About this task. Copy out, character for character, the part of the items that opens with the line containing "# Репозиторий учебных" and closes with the line containing "[Русская версия](Сертификат_Русский.pdf), [English", including both of those lines.

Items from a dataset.
————————

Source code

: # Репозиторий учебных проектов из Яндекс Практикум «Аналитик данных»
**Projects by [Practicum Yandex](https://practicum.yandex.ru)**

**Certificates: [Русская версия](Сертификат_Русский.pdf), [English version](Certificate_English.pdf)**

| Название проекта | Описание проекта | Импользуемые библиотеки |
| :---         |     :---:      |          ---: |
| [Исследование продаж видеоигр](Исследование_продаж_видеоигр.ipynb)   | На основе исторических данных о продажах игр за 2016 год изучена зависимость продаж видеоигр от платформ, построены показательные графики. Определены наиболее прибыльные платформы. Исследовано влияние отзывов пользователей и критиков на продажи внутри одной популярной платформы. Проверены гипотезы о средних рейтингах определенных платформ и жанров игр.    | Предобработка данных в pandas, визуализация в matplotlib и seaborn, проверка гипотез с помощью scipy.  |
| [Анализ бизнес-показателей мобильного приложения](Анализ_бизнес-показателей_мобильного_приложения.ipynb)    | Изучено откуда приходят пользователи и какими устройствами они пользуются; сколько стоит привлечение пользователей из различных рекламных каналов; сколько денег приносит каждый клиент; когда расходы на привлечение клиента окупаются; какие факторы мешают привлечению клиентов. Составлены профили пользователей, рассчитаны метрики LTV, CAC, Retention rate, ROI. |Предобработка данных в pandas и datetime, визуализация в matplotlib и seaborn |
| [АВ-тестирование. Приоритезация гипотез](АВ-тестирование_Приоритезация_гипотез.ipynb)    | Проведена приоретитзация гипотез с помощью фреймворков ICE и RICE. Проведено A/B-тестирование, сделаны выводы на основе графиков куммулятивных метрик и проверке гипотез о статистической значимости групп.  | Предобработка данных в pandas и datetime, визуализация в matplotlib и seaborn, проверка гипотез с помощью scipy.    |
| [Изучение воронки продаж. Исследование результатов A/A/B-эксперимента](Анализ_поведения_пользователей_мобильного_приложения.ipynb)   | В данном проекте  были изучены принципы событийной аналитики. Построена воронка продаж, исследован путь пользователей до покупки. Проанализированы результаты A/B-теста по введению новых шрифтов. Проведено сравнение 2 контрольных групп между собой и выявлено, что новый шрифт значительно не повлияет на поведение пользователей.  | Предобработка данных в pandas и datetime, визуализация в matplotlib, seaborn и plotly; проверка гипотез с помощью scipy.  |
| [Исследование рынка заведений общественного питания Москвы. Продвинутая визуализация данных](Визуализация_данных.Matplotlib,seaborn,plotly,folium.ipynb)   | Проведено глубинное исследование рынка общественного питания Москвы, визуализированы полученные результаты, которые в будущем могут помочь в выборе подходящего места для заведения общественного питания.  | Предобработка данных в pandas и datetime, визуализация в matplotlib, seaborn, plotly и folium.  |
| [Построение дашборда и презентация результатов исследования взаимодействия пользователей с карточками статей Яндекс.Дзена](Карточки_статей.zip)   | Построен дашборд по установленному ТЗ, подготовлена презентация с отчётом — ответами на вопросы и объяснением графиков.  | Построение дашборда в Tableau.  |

————————

Task answer.
: # Репозиторий учебных проектов из Яндекс Практикум «Аналитик данных»
**Projects by [Practicum Yandex](https://practicum.yandex.ru)**

**Certificates: [Русская версия](Сертификат_Русский.pdf), [English version](Certificate_English.pdf)**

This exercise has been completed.